Science Fair Project Encyclopedia
In radio communications, a sideband is a band of frequencies higher than or lower than the carrier frequency, containing energy as a result of the modulation process. While all forms of modulation have sidebands by definition, it is most commonly discussed in amplitude modulation (AM).
Amplitude modulation of a carrier wave normally results in two sidebands. The frequencies above the carrier frequency constitute the upper sideband (USB), those below the carrier frequency, constitute the lower sideband (LSB). In conventional AM transmission, the carrier and both sidebands are present, sometimes called double sideband.
If part of one sideband and all of the other remain, it is called vestigial sideband, used mostly with television broadcasting, which would otherwise take up an unacceptable amount of bandwidth. Transmission in which only one sideband is transmitted is called single-sideband transmission (SSB, particularly USB and sometimes LSB), used mainly in amateur radio.
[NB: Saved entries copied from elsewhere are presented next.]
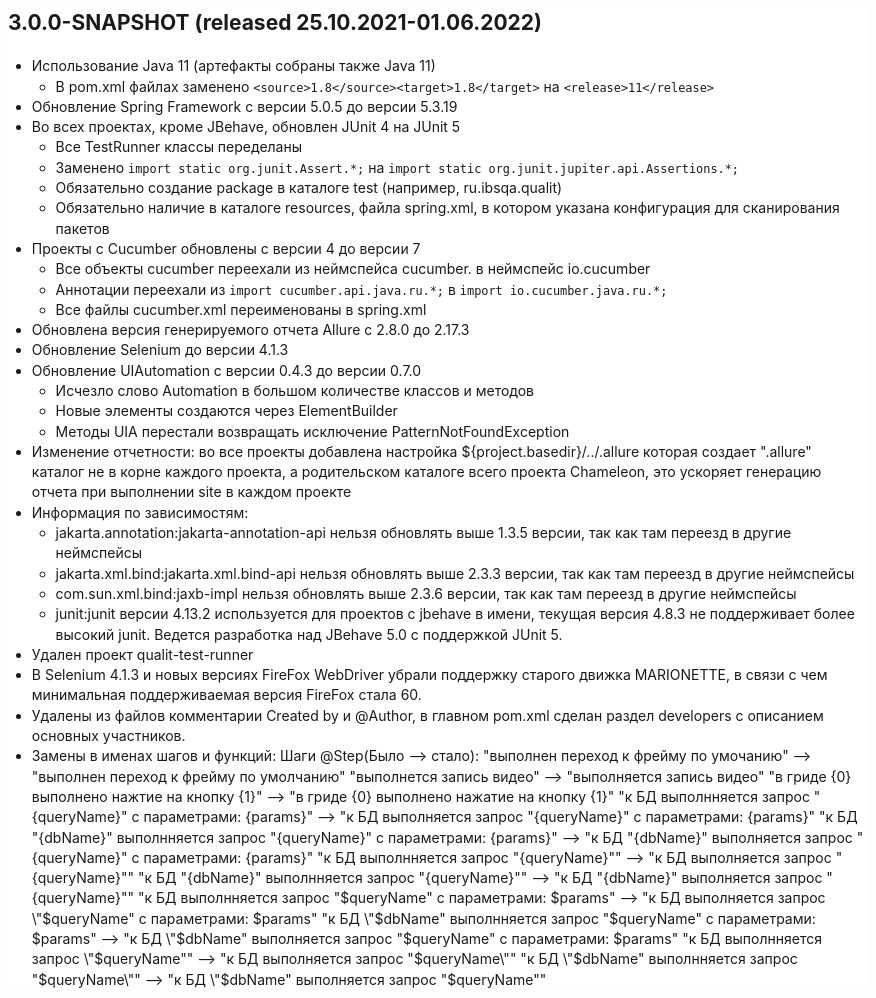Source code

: ## 3.0.0-SNAPSHOT (released 25.10.2021-01.06.2022)
* Использование Java 11 (артефакты собраны также Java 11)
  * В pom.xml файлах заменено `<source>1.8</source><target>1.8</target>` на `<release>11</release>`
* Обновление Spring Framework с версии 5.0.5 до версии 5.3.19
* Во всех проектах, кроме JBehave, обновлен JUnit 4 на JUnit 5
  * Все TestRunner классы переделаны
  * Заменено `import static org.junit.Assert.*;` на `import static org.junit.jupiter.api.Assertions.*;`
  * Обязательно создание package в каталоге test (например, ru.ibsqa.qualit)
  * Обязательно наличие в каталоге resources, файла spring.xml, в котором указана конфигурация для сканирования пакетов
* Проекты с Cucumber обновлены с версии 4 до версии 7
  * Все объекты cucumber переехали из неймспейса cucumber. в неймспейс io.cucumber
  * Аннотации переехали из `import cucumber.api.java.ru.*;` в `import io.cucumber.java.ru.*;`
  * Все файлы cucumber.xml переименованы в spring.xml
* Обновлена версия генерируемого отчета Allure c 2.8.0 до 2.17.3
* Обновление Selenium до версии 4.1.3
* Обновление UIAutomation с версии 0.4.3 до версии 0.7.0
  * Исчезло слово Automation в большом количестве классов и методов
  * Новые элементы создаются через ElementBuilder
  * Методы UIA перестали возвращать исключение PatternNotFoundException
* Изменение отчетности: во все проекты добавлена настройка <installDirectory>${project.basedir}/../.allure</installDirectory>
  которая создает ".allure" каталог не в корне каждого проекта, а родительском каталоге всего проекта Chameleon, это ускоряет
  генерацию отчета при выполнении site в каждом проекте
* Информация по зависимостям:
  * jakarta.annotation:jakarta-annotation-api нельзя обновлять выше 1.3.5 версии, так как там переезд в другие неймспейсы
  * jakarta.xml.bind:jakarta.xml.bind-api нельзя обновлять выше 2.3.3 версии, так как там переезд в другие неймспейсы
  * com.sun.xml.bind:jaxb-impl нельзя обновлять выше 2.3.6 версии, так как там переезд в другие неймспейсы
  * junit:junit версии 4.13.2 используется для проектов с jbehave в имени, текущая версия 4.8.3 не поддерживает более
    высокий junit. Ведется разработка над JBehave 5.0 с поддержкой JUnit 5.
* Удален проект qualit-test-runner
* В Selenium 4.1.3 и новых версиях FireFox WebDriver убрали поддержку старого движка MARIONETTE, в связи с чем
  минимальная поддерживаемая версия FireFox стала 60.
* Удалены из файлов комментарии Created by и @Author, в главном pom.xml сделан раздел developers с описанием основных
  участников.
* Замены в именах шагов и функций:
  Шаги @Step(Было --> стало):
    "выполнен переход к фрейму по умочанию" --> "выполнен переход к фрейму по умолчанию"
    "выполнется запись видео" --> "выполняется запись видео"
    "в гриде {0} выполнено нажтие на кнопку {1}" --> "в гриде {0} выполнено нажатие на кнопку {1}"
    "к БД выполнняется запрос \"{queryName}\" c параметрами: {params}" --> "к БД выполняется запрос \"{queryName}\" c параметрами: {params}"
    "к БД \"{dbName}\" выполнняется запрос \"{queryName}\" c параметрами: {params}" --> "к БД \"{dbName}\" выполняется запрос \"{queryName}\" c параметрами: {params}"
    "к БД выполнняется запрос \"{queryName}\"" --> "к БД выполняется запрос \"{queryName}\""
    "к БД \"{dbName}\" выполнняется запрос \"{queryName}\"" --> "к БД \"{dbName}\" выполняется запрос \"{queryName}\""
    "к БД выполнняется запрос \"$queryName\" c параметрами: $params" --> "к БД выполняется запрос \"$queryName\" c параметрами: $params"
    "к БД \"$dbName\" выполнняется запрос \"$queryName\" c параметрами: $params" --> "к БД \"$dbName\" выполняется запрос \"$queryName\" c параметрами: $params"
    "к БД выполнняется запрос \"$queryName\"" --> "к БД выполняется запрос \"$queryName\""
    "к БД \"$dbName\" выполнняется запрос \"$queryName\"" --> "к БД \"$dbName\" выполняется запрос \"$queryName\""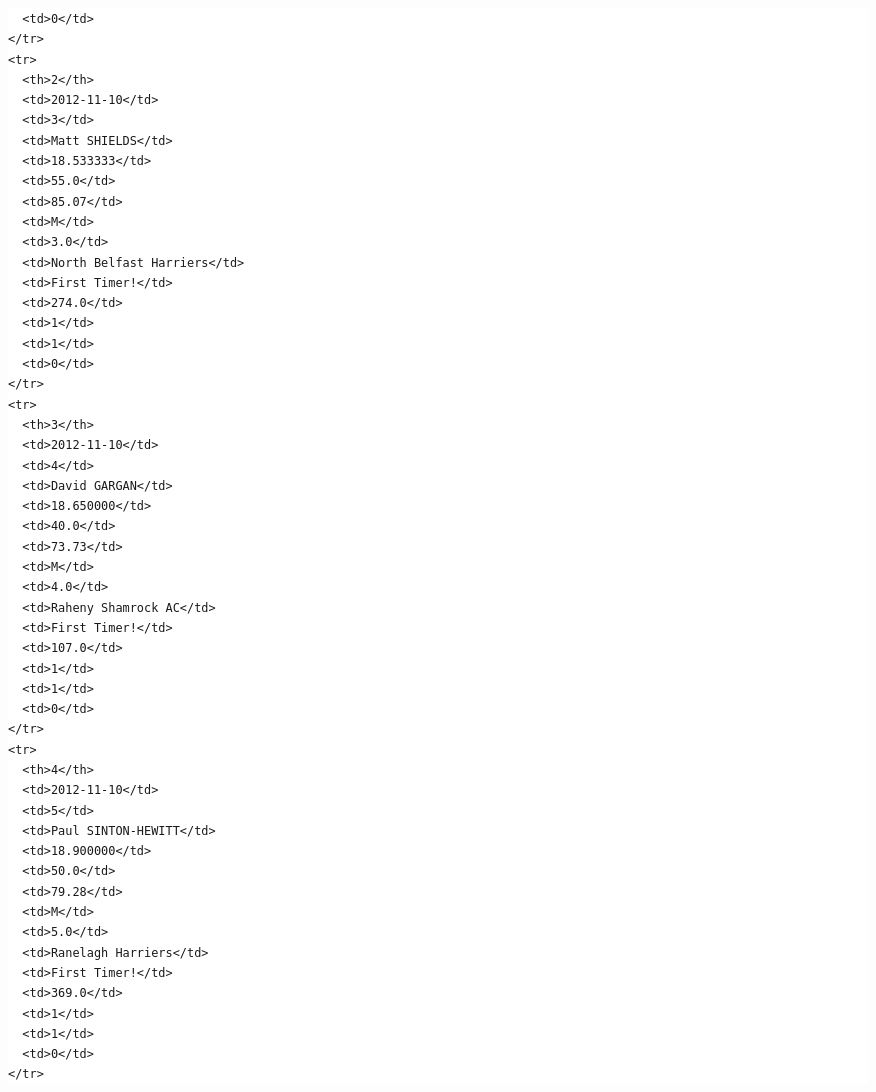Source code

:       <td>0</td>
    </tr>
    <tr>
      <th>2</th>
      <td>2012-11-10</td>
      <td>3</td>
      <td>Matt SHIELDS</td>
      <td>18.533333</td>
      <td>55.0</td>
      <td>85.07</td>
      <td>M</td>
      <td>3.0</td>
      <td>North Belfast Harriers</td>
      <td>First Timer!</td>
      <td>274.0</td>
      <td>1</td>
      <td>1</td>
      <td>0</td>
    </tr>
    <tr>
      <th>3</th>
      <td>2012-11-10</td>
      <td>4</td>
      <td>David GARGAN</td>
      <td>18.650000</td>
      <td>40.0</td>
      <td>73.73</td>
      <td>M</td>
      <td>4.0</td>
      <td>Raheny Shamrock AC</td>
      <td>First Timer!</td>
      <td>107.0</td>
      <td>1</td>
      <td>1</td>
      <td>0</td>
    </tr>
    <tr>
      <th>4</th>
      <td>2012-11-10</td>
      <td>5</td>
      <td>Paul SINTON-HEWITT</td>
      <td>18.900000</td>
      <td>50.0</td>
      <td>79.28</td>
      <td>M</td>
      <td>5.0</td>
      <td>Ranelagh Harriers</td>
      <td>First Timer!</td>
      <td>369.0</td>
      <td>1</td>
      <td>1</td>
      <td>0</td>
    </tr>
  </tbody>
</table>
</div>
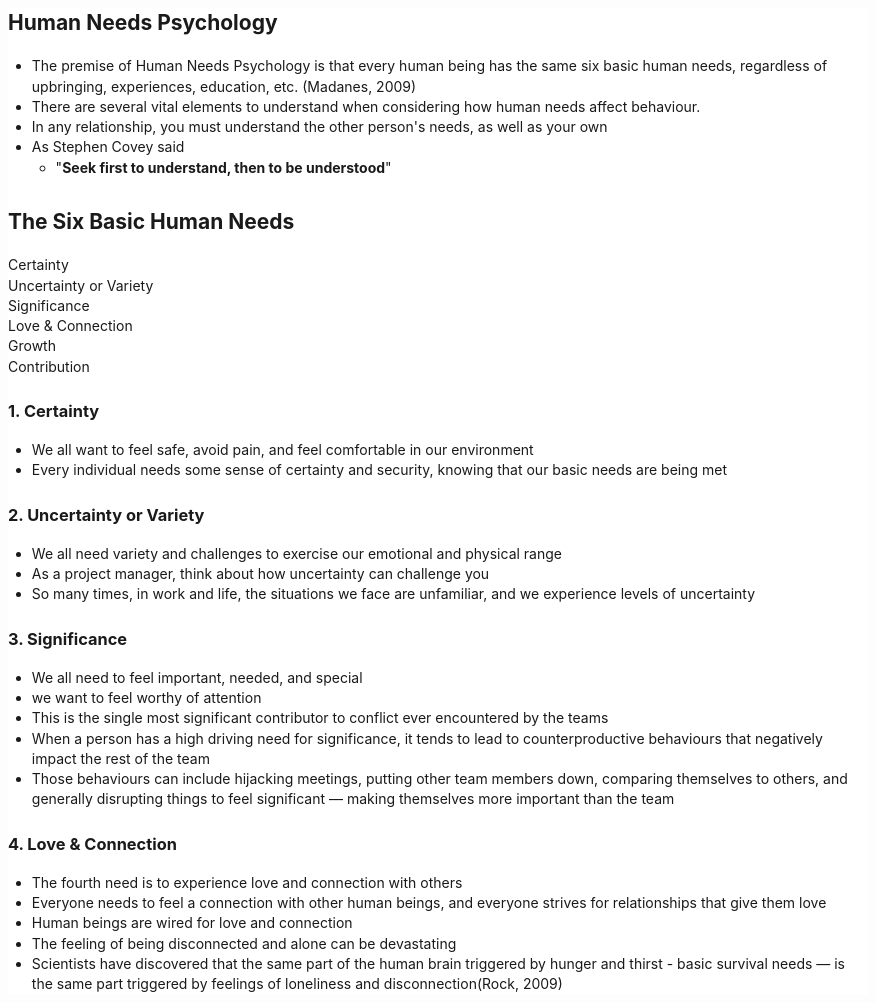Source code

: ## Human Needs Psychology

* The premise of Human Needs Psychology is that every human being has the same six basic human needs, regardless of upbringing, experiences,
education, etc. (Madanes, 2009)
* There are several vital elements to understand when considering how human needs affect behaviour.
* In any relationship, you must understand the other person's needs, as well as your own
* As Stephen Covey said
    * "**Seek first to understand, then to be understood**"

## The Six Basic Human Needs

Certainty  
Uncertainty or Variety  
Significance  
Love & Connection  
Growth   
Contribution  

### 1. Certainty

* We all want to feel safe, avoid pain, and feel comfortable in our
environment
* Every individual needs some sense of certainty and security, knowing
that our basic needs are being met

### 2. Uncertainty or Variety

* We all need variety and challenges to exercise our emotional and physical range
* As a project manager, think about how uncertainty can challenge you
* So many times, in work and life, the situations we face are unfamiliar, and
we experience levels of uncertainty

### 3. Significance

* We all need to feel important, needed, and special
* we want to feel worthy of attention
* This is the single most significant contributor to conflict ever encountered by the teams
* When a person has a high driving need for significance, it tends to lead to
counterproductive behaviours that negatively impact the rest of the team
* Those behaviours can include hijacking meetings, putting other team members down, comparing themselves to others, and generally disrupting things to feel significant — making themselves more important than the team

### 4. Love & Connection

* The fourth need is to experience love and connection with others
* Everyone needs to feel a connection with other human beings, and everyone strives for relationships that give them love
* Human beings are wired for love and connection
* The feeling of being disconnected and alone can be devastating 
* Scientists have discovered that the same part of the human brain triggered by hunger and thirst - basic survival needs — is the same part
triggered by feelings of loneliness and disconnection(Rock, 2009)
In many cases, paticularly in SSB amateur radio, a suppressed carrier is used, significantly reducing the amount of electrical power used (by up to 12 times), while still leaving the audio or other information present in the sideband. In this case, a beat frequency oscillator must be used at the receiver to reconstitute the signal.
Sidebands are also what cause interference to adjacent channels, and therefore they must be suppressed by filters, either before or after modulation (or often both). In frequency modulation (FM), subcarriers above 75 kHz are suppressed to a small percentage of modulation, and are prohibited above 99 kHz altogether, in order to protect the ±75 kHz normal deviation and ±100 kHz channel boundaries.